Provided data ::
------------------------------

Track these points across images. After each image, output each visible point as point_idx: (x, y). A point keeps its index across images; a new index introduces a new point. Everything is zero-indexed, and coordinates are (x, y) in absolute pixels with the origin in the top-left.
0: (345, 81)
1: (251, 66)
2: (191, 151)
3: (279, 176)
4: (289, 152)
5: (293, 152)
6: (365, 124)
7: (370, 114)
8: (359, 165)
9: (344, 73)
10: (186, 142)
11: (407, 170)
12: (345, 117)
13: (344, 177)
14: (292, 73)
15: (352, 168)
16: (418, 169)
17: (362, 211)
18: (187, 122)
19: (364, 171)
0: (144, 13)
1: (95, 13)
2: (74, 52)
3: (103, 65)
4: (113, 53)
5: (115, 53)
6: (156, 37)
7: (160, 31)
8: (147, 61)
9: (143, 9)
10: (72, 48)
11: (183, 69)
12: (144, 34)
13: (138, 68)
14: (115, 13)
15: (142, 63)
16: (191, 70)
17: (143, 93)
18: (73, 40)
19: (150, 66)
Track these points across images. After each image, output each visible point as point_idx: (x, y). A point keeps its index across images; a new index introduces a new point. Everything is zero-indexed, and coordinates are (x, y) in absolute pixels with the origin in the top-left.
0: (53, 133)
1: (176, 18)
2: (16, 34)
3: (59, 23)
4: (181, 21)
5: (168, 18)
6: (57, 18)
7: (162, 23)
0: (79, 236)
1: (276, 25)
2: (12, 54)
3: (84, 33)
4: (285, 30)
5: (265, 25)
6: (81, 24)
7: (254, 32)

------------------------------

Exercise goal ::
Reproduce every line of the data above verbatim, in the same order.

Answer space ::
Track these points across images. After each image, output each visible point as point_idx: (x, y). A point keeps its index across images; a new index introduces a new point. Everything is zero-indexed, and coordinates are (x, y) in absolute pixels with the origin in the top-left.
0: (345, 81)
1: (251, 66)
2: (191, 151)
3: (279, 176)
4: (289, 152)
5: (293, 152)
6: (365, 124)
7: (370, 114)
8: (359, 165)
9: (344, 73)
10: (186, 142)
11: (407, 170)
12: (345, 117)
13: (344, 177)
14: (292, 73)
15: (352, 168)
16: (418, 169)
17: (362, 211)
18: (187, 122)
19: (364, 171)
0: (144, 13)
1: (95, 13)
2: (74, 52)
3: (103, 65)
4: (113, 53)
5: (115, 53)
6: (156, 37)
7: (160, 31)
8: (147, 61)
9: (143, 9)
10: (72, 48)
11: (183, 69)
12: (144, 34)
13: (138, 68)
14: (115, 13)
15: (142, 63)
16: (191, 70)
17: (143, 93)
18: (73, 40)
19: (150, 66)
Track these points across images. After each image, output each visible point as point_idx: (x, y). A point keeps its index across images; a new index introduces a new point. Everything is zero-indexed, and coordinates are (x, y) in absolute pixels with the origin in the top-left.
0: (53, 133)
1: (176, 18)
2: (16, 34)
3: (59, 23)
4: (181, 21)
5: (168, 18)
6: (57, 18)
7: (162, 23)
0: (79, 236)
1: (276, 25)
2: (12, 54)
3: (84, 33)
4: (285, 30)
5: (265, 25)
6: (81, 24)
7: (254, 32)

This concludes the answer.